Sometimes, it’s Him.
I fall to my knees and bow my head.
He plucks thoughts straight from my mind, molds them after his desires, and shoves them back in. A look, a smirk, a kiss, a tasty little slice of logic, a word that triggers, a touch, and then I’m spinning and spiraling with his sadistic mindplay.
“It’s okay, I’ll catch you afterward.”
I fall, tremble, and trip, out of control.
Sometimes, it’s Characters.
I could bang my head against a wall. I want them to go there, and they insist on going in the opposite direction. I’m ready, I’m ready, I’m ready; just obey me, you imaginary people, and they refuse. They go their own way. I write them as they wish, as they set the pace for them, never me. Never me.

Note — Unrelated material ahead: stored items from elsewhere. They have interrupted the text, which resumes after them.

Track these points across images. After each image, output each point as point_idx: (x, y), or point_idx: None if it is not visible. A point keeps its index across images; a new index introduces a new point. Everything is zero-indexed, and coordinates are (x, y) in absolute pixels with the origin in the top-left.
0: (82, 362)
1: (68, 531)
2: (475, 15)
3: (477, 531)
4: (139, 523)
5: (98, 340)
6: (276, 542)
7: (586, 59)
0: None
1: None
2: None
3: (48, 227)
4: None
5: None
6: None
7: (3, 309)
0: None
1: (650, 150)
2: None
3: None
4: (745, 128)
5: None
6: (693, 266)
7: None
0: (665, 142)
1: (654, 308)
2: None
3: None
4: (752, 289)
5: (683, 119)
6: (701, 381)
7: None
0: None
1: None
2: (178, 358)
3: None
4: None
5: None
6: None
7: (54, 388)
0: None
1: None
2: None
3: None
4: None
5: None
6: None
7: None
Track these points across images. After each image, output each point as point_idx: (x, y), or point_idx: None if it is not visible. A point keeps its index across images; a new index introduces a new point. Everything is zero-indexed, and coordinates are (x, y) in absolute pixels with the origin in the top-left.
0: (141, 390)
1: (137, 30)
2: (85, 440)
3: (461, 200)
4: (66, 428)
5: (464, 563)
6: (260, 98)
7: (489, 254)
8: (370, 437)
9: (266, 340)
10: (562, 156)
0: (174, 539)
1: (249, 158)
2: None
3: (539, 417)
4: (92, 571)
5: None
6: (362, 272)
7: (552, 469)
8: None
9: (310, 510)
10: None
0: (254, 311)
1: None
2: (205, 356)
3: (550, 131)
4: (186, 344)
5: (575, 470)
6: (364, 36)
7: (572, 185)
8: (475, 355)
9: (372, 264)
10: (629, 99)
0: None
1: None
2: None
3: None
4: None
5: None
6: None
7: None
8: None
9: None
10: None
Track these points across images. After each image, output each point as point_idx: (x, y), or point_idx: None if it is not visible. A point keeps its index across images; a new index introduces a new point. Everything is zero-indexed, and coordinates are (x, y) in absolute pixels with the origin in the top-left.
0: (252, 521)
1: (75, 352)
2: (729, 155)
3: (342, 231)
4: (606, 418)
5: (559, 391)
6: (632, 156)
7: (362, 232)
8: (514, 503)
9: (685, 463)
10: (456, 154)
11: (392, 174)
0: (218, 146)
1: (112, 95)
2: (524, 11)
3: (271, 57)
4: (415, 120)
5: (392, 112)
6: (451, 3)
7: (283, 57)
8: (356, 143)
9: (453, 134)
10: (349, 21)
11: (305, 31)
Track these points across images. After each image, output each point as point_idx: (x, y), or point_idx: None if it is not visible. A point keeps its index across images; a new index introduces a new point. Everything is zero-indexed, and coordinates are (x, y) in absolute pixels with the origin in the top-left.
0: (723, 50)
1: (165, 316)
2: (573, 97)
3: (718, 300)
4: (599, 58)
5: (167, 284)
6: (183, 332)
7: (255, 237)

“How’s the book coming along?” he asks, and I tell him to go away. Go away, go away, go away. I’m arguing, you see. I’m the one fighting with fictional characters because their minds are stronger than my own.
“I can’t argue logic, okay?” I snap. So I obey characters.
Clutching my head, fingers digging into my hair, I rock back and forth and try to summon the right voice. I need him to speak, but the noise from another heroine is louder. Write me, she demands, and I don’t have time. I’m sorry, but I need that guy behind you; please un-gag him. I need to write him.
“Will you make the deadline?” my editor wonders.